**Given text:**
Segment Open

History of Professional Tennis book

        • Hello

If you have the "History of Professional Tennis" by Joe McCauley you could fill your interrogations (exact scores) : if you haven't it you can order it at http://www.thetennisgallery.co.uk/default.asp and in Ray Bowers Web site you can have some (but not all) answers : http://www.tennisserver.com/lines/lines-archive.html then you choose all the pages with the title beginning as "FORGOTTEN VICTORIES: A History Pro Tennis 1926-1945" or as "History of the Pro Tennis Wars"

Sometimes McCauley and Bowers have contradicting data (Bowers categorically affirms that there were no Wembley tournaments in '36 and '38 while McCauley lists final results)


The 1939 edition was played on CEMENT (Hard) (at the Los Angeles Tennis Club) : I have still in memory the photo (of Vines) and the comment in the article "25 years ago" in a 1964 World Tennis Magazine accounting the 1939 U.S. Pro and detailing what almost all the players earned at this tournament (Vines : $340 in singles + $113 in doubles)

the West Side Tennis Club editions were played at Forest Hills on grass and the first Longwood CC (64 to 68) also on grass and from 69 to 73 played on a hard surface (Uni-turf ? I'm not sure, I've seen it in a Bud Collins article) and the 1950 edition was played on clay according to Kramer who lost to Segura in the semis

the 1942 edition was played at Forest Hills

Carlo Colussi 14:31, 14 December 2006 (UTC)

the US Pro wasn't an exhibition at all

Please Mr. Feardes don't put the US Pro in the category "Exhibition tennis tournament" because some years it was the greatest tennis event of the year : for instance in 1948 it almost ranked the four best players in the world : Kramer, Riggs, Kovacs and Budge. Sure it has become a depleted event, out of the ATP circuit, in the 90s-00s but from 1927 to 1967 it was a very big event and from 1968 to the 80s still a big event. It has been only an exhibition for 10 years out of an history of 80 years. I would also say the same thing about the River Oaks tournament : it became an exhibition only in the 80s but I don't think that Bitsy Grant or Gardnar Mulloy who have won three times this tournament would be glad to hear they have won an exhibition. World Team Tennis has always been an exhibition.Carlo Colussi 06:55, 30 August 2007 (UTC)

Segment Closed

(Saved data entries)
Segment Open

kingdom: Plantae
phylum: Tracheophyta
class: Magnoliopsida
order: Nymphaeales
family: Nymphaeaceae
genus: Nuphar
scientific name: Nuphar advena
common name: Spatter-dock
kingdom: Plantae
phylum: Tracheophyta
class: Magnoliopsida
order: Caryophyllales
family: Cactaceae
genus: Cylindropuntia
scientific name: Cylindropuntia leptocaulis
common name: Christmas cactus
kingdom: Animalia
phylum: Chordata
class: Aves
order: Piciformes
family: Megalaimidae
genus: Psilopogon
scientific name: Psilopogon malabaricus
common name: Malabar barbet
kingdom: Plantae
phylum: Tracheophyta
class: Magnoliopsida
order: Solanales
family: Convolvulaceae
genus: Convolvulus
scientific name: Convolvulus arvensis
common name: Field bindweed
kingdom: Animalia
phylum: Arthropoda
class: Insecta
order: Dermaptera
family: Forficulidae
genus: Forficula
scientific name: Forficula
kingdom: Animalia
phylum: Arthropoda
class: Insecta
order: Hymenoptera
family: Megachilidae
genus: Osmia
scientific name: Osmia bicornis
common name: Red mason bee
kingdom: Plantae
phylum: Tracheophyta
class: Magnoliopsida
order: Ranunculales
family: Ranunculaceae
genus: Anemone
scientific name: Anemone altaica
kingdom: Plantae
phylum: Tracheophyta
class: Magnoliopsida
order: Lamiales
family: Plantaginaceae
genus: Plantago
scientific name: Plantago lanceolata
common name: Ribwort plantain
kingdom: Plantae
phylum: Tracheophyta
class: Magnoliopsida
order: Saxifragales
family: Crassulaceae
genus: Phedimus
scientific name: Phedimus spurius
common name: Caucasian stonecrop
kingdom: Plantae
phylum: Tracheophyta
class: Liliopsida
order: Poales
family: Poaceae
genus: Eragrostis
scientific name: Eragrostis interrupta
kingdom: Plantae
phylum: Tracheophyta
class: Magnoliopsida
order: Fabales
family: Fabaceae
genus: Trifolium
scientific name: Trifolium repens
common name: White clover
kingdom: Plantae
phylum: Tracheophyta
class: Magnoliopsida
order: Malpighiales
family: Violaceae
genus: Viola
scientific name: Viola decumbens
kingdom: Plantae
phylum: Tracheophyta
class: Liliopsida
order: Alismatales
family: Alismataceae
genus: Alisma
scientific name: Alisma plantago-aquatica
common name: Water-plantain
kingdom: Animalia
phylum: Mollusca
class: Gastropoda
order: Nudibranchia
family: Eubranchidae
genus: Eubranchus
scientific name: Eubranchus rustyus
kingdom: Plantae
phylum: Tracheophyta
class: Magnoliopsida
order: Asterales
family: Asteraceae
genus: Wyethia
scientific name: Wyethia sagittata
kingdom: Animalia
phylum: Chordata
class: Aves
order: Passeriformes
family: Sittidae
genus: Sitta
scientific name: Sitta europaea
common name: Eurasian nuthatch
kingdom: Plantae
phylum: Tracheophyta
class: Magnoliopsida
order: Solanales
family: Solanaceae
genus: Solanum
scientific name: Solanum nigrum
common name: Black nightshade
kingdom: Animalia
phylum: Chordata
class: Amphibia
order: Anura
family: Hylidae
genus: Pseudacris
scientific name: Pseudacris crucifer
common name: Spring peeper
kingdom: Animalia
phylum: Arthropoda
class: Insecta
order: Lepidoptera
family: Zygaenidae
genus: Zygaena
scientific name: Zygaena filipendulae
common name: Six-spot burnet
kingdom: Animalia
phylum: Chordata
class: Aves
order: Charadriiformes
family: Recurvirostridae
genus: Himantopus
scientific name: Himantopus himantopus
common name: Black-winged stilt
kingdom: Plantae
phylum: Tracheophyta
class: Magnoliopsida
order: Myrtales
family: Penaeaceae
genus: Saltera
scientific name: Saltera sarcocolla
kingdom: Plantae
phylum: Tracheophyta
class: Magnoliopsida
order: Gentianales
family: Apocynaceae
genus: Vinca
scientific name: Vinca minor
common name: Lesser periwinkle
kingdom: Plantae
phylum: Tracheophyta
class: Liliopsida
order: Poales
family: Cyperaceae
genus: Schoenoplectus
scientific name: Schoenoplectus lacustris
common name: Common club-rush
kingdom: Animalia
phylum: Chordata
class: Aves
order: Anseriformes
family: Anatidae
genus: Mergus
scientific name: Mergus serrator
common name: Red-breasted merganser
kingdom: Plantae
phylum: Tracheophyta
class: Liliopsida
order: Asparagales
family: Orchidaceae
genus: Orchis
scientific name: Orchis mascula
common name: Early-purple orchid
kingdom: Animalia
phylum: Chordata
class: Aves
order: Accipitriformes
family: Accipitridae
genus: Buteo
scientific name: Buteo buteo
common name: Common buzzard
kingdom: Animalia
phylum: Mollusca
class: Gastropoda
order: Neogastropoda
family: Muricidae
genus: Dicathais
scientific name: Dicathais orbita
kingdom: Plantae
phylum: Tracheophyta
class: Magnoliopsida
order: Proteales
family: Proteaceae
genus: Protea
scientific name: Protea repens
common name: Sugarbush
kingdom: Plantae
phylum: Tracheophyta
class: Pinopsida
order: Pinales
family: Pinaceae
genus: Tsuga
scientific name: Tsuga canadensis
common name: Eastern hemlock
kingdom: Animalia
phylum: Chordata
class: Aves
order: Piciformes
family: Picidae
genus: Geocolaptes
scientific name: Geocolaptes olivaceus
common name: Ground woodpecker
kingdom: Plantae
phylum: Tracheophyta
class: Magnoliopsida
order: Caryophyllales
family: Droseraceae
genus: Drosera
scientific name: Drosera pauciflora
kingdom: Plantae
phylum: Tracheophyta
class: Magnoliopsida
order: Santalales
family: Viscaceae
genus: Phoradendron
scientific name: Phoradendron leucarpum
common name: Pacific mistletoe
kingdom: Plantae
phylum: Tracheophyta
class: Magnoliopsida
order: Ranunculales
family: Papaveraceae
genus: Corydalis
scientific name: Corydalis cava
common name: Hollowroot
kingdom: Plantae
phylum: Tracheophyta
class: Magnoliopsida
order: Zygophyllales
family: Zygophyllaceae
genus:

Segment Closed

**Problem 1:**
Name the four players who, according to the US Pro tennis discussion, made the 1948 US Pro almost a ranking of the best in the world.
**Problem 2:**
Continue the US Pro tennis discussion after its final comment.

**Reply 1:**
Kramer, Riggs, Kovacs and Budge.

**Reply 2:**
  • Carlo, my thinking when adding this category was that if the event was held for some period of time as exhibition it could be included in this category. But your view is OK from overall history perspective and I have to agree with you. Thanks.

Feardes 19:38, 3 September 2007 (UTC)

  • In the case of the River Oaks tournament you could create a new category (I don't know how to call it "ancient official tournaments now exhibitions" would be ugly but this is that) because River Oaks is different from "ECC-Antwerp" because the latter had never been an official traditional tournament whereas the "River Oaks" was from the 30s to the 80s. Carlo Colussi 07:18, 4 September 2007 (UTC)

WikiProject class rating

This article was automatically assessed because at least one WikiProject had rated the article as start, and the rating on other projects was brought up to start class. BetacommandBot 11:03, 10 November 2007 (UTC)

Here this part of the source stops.